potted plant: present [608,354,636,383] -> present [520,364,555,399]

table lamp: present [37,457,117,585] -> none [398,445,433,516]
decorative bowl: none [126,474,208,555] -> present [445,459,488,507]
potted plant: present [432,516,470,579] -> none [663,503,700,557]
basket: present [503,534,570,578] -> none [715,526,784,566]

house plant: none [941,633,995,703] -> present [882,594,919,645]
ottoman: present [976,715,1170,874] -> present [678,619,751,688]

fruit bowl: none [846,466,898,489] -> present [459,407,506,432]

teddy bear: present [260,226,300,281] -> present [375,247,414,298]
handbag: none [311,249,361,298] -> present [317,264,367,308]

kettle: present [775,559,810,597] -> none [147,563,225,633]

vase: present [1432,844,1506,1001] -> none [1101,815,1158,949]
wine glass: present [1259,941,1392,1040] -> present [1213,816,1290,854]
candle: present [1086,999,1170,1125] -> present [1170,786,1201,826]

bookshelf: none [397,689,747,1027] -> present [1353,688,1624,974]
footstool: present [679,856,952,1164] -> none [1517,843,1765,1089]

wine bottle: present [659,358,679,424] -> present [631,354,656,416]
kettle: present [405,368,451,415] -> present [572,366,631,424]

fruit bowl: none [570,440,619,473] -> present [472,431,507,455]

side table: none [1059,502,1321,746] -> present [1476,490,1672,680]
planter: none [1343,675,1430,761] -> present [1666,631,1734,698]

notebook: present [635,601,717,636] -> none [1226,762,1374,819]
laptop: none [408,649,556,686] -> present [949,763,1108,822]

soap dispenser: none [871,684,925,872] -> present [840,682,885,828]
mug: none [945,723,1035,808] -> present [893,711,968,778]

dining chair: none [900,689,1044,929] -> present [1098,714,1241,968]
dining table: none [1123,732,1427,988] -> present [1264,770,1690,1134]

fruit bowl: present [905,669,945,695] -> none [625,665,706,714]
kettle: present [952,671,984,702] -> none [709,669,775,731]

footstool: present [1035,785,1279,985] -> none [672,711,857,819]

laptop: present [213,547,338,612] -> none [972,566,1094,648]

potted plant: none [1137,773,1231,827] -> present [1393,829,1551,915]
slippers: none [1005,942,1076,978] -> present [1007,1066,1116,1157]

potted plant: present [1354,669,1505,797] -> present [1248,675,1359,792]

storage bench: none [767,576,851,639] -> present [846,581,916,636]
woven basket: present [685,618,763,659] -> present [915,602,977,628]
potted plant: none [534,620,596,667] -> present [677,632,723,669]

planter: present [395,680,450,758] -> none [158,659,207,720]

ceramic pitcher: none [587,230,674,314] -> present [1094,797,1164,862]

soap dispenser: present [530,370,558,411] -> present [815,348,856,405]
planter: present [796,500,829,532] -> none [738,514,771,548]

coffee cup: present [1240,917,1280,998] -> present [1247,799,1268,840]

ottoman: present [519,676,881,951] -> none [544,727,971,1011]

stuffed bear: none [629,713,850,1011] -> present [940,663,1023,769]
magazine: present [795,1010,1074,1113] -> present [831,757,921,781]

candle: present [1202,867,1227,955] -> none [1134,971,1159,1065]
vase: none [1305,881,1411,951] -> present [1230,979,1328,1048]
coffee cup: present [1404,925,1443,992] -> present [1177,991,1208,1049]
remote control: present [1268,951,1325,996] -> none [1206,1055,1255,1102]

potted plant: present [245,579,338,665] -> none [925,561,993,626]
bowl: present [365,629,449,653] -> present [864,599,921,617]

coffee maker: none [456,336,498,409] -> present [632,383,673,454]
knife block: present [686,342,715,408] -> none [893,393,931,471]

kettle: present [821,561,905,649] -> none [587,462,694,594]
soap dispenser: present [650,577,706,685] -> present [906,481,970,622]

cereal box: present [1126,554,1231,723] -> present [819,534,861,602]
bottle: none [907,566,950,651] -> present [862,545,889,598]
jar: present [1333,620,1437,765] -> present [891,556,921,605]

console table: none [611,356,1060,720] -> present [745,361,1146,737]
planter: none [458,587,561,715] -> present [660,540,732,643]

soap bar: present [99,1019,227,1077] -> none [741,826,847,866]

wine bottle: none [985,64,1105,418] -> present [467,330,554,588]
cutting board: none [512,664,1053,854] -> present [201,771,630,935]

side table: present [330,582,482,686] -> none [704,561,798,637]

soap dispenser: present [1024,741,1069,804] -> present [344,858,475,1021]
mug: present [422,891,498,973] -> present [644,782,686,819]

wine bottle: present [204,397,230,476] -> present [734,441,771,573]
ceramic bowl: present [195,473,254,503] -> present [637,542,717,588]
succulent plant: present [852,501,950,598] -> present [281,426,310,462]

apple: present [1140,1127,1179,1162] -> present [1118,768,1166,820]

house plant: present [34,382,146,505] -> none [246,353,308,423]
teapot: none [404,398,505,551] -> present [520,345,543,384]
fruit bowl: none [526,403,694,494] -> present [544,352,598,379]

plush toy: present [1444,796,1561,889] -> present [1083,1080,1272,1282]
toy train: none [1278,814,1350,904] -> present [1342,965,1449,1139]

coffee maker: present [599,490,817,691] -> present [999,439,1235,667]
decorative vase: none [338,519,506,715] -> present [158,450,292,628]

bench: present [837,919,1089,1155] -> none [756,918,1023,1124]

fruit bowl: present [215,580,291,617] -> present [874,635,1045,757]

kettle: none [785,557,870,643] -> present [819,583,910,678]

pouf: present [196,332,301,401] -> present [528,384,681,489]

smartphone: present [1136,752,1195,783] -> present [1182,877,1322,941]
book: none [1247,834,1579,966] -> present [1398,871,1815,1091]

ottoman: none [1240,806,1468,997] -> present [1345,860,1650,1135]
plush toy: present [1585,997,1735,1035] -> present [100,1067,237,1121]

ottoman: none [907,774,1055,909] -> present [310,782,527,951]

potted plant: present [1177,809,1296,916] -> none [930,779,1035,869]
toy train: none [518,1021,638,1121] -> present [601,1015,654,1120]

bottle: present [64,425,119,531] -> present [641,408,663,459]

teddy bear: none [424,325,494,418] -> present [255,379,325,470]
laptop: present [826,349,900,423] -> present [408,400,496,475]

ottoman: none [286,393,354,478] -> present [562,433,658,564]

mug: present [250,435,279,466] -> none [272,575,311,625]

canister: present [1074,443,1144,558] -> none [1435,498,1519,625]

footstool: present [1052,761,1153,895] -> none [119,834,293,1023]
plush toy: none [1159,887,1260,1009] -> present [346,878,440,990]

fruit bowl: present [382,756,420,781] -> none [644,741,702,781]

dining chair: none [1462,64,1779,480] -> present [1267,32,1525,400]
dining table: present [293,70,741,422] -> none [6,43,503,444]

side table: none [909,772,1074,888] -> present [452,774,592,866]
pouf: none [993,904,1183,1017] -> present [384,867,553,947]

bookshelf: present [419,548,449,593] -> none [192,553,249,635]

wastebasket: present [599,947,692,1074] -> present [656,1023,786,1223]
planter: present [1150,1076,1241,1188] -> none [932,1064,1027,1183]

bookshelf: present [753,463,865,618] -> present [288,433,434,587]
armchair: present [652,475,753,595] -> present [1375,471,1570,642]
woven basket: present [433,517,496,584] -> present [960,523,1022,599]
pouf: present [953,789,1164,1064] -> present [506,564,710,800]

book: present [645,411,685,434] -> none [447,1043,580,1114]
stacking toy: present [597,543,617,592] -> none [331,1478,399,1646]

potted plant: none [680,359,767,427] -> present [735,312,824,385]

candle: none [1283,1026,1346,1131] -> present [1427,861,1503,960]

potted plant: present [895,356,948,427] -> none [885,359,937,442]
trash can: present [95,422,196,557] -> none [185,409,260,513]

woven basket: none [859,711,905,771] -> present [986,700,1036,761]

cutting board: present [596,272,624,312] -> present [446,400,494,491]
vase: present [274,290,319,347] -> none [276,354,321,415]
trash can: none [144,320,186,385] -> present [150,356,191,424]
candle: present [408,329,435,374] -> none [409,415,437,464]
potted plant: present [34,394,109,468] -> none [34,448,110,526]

*Task details*.
Reproduce exactly the lines of the records above from the one with "kettle: present [952,671,984,702]" to the one with "jar: present [1333,620,1437,765]", both included, and leave out everything else.

*Your response*.
kettle: present [952,671,984,702] -> none [709,669,775,731]

footstool: present [1035,785,1279,985] -> none [672,711,857,819]

laptop: present [213,547,338,612] -> none [972,566,1094,648]

potted plant: none [1137,773,1231,827] -> present [1393,829,1551,915]
slippers: none [1005,942,1076,978] -> present [1007,1066,1116,1157]

potted plant: present [1354,669,1505,797] -> present [1248,675,1359,792]

storage bench: none [767,576,851,639] -> present [846,581,916,636]
woven basket: present [685,618,763,659] -> present [915,602,977,628]
potted plant: none [534,620,596,667] -> present [677,632,723,669]

planter: present [395,680,450,758] -> none [158,659,207,720]

ceramic pitcher: none [587,230,674,314] -> present [1094,797,1164,862]

soap dispenser: present [530,370,558,411] -> present [815,348,856,405]
planter: present [796,500,829,532] -> none [738,514,771,548]

coffee cup: present [1240,917,1280,998] -> present [1247,799,1268,840]

ottoman: present [519,676,881,951] -> none [544,727,971,1011]

stuffed bear: none [629,713,850,1011] -> present [940,663,1023,769]
magazine: present [795,1010,1074,1113] -> present [831,757,921,781]

candle: present [1202,867,1227,955] -> none [1134,971,1159,1065]
vase: none [1305,881,1411,951] -> present [1230,979,1328,1048]
coffee cup: present [1404,925,1443,992] -> present [1177,991,1208,1049]
remote control: present [1268,951,1325,996] -> none [1206,1055,1255,1102]

potted plant: present [245,579,338,665] -> none [925,561,993,626]
bowl: present [365,629,449,653] -> present [864,599,921,617]

coffee maker: none [456,336,498,409] -> present [632,383,673,454]
knife block: present [686,342,715,408] -> none [893,393,931,471]

kettle: present [821,561,905,649] -> none [587,462,694,594]
soap dispenser: present [650,577,706,685] -> present [906,481,970,622]

cereal box: present [1126,554,1231,723] -> present [819,534,861,602]
bottle: none [907,566,950,651] -> present [862,545,889,598]
jar: present [1333,620,1437,765] -> present [891,556,921,605]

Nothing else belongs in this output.